- What is needed:
Gather every line in the records below that contains the word "scientific".
## Start
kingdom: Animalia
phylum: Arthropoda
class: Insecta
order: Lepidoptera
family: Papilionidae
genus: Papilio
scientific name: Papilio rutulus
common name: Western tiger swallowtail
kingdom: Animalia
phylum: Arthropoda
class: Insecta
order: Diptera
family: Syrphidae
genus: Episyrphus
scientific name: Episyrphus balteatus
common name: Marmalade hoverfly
## End
## Start
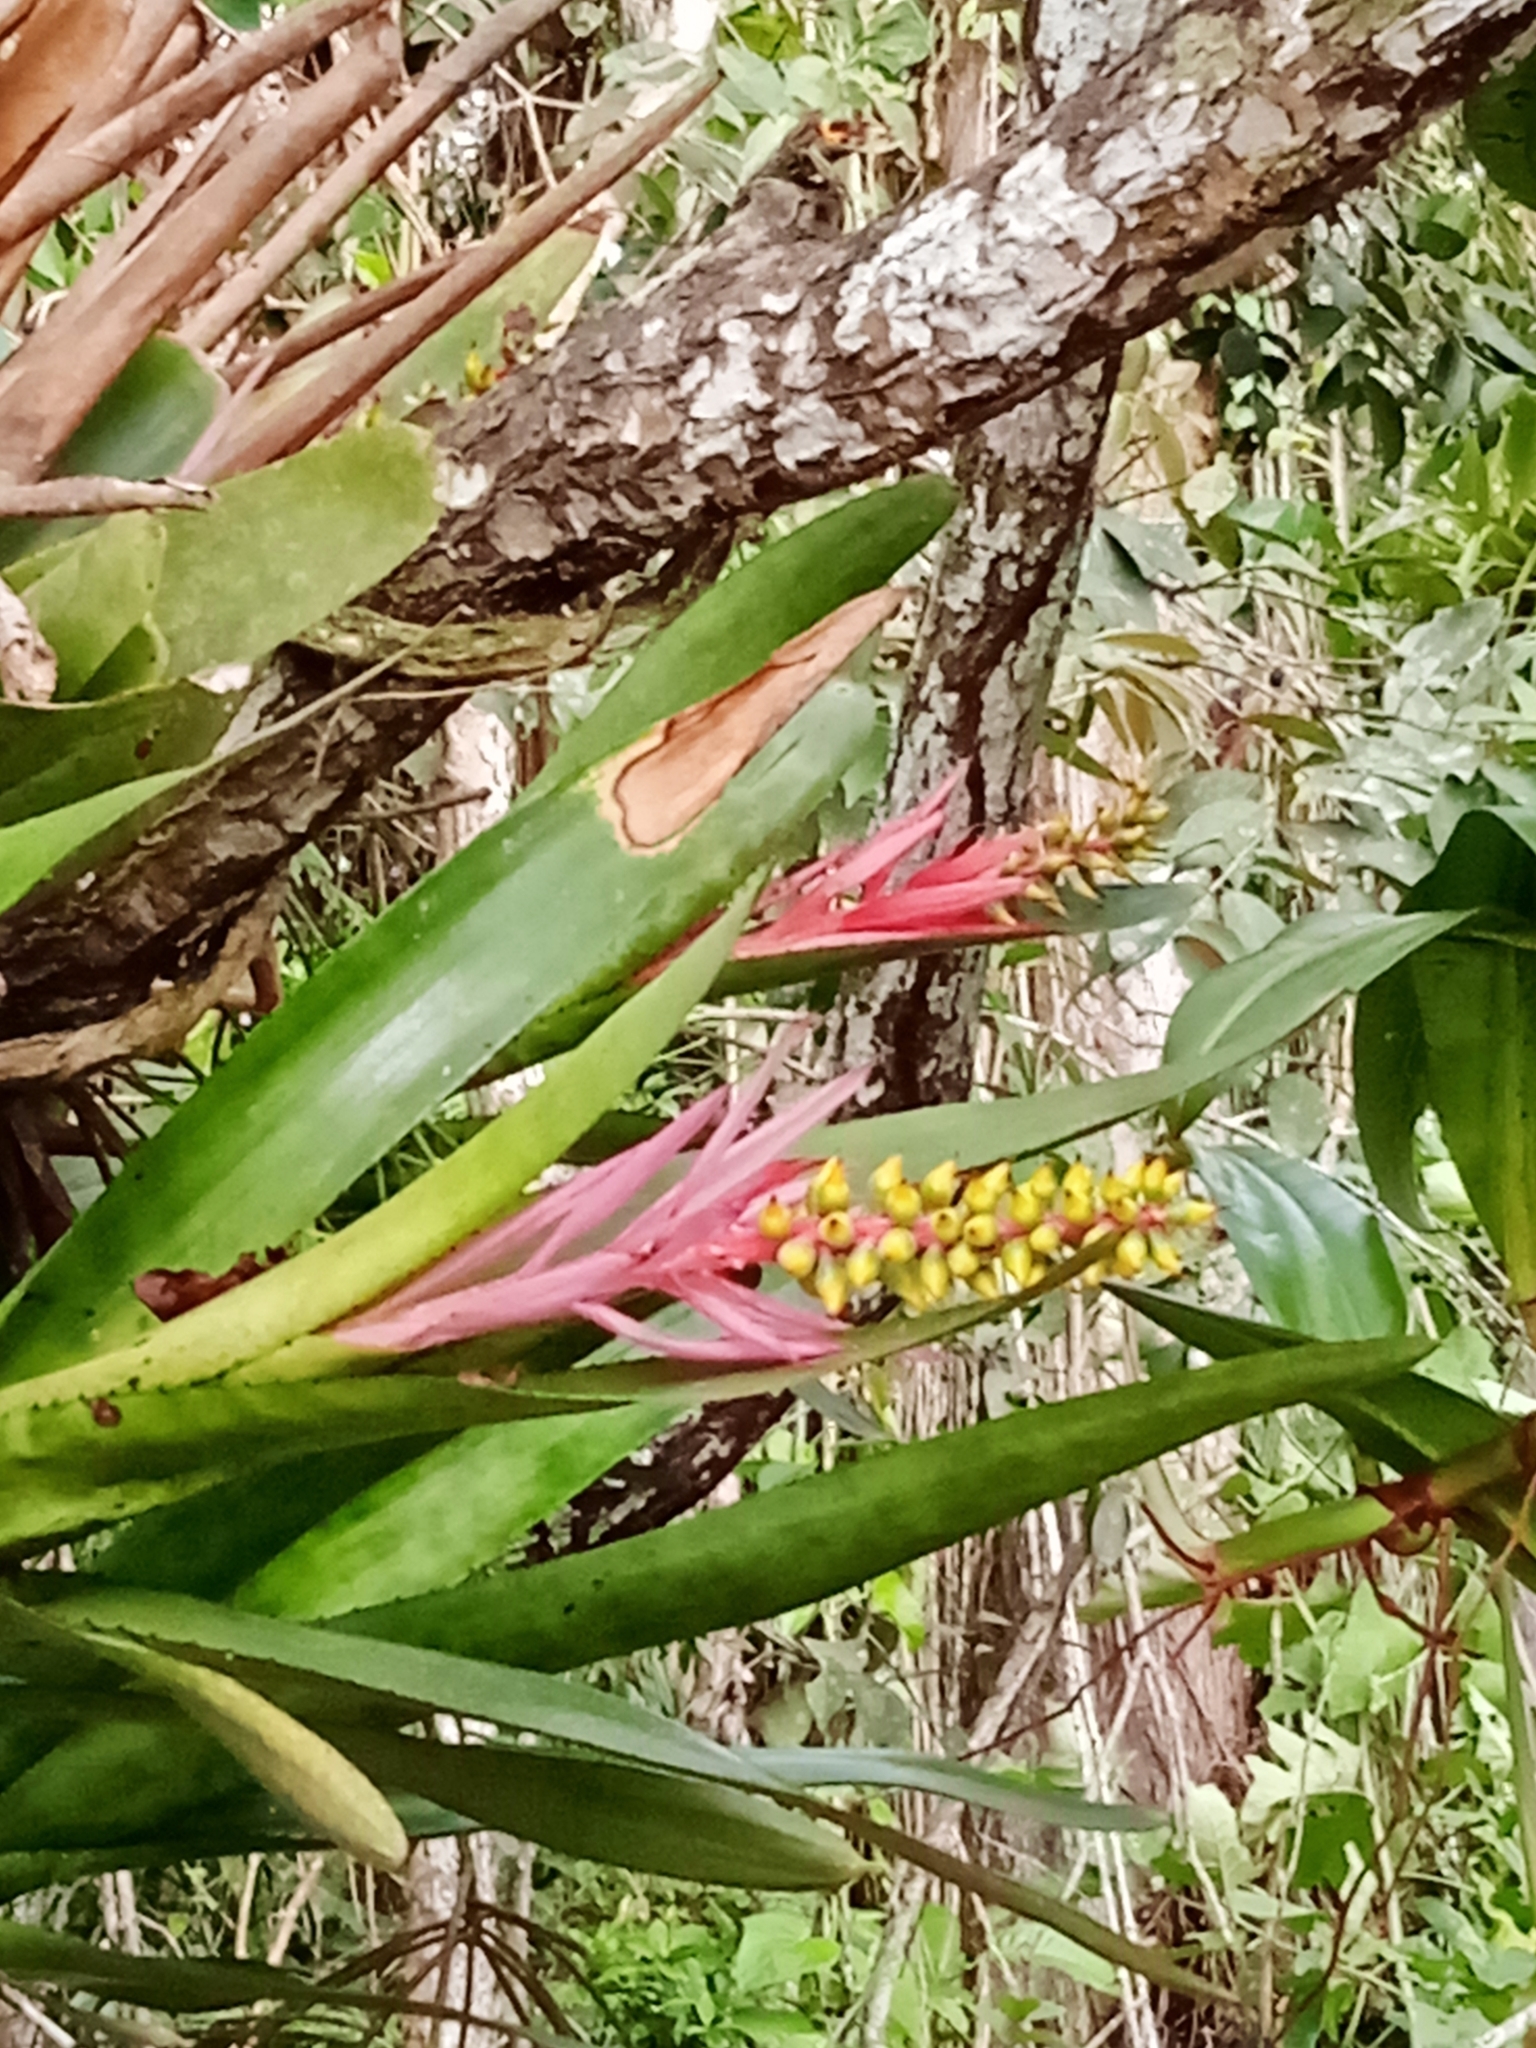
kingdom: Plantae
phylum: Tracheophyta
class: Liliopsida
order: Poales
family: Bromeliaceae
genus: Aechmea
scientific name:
## End
- Expected answer:
scientific name: Papilio rutulus
scientific name: Episyrphus balteatus
scientific name:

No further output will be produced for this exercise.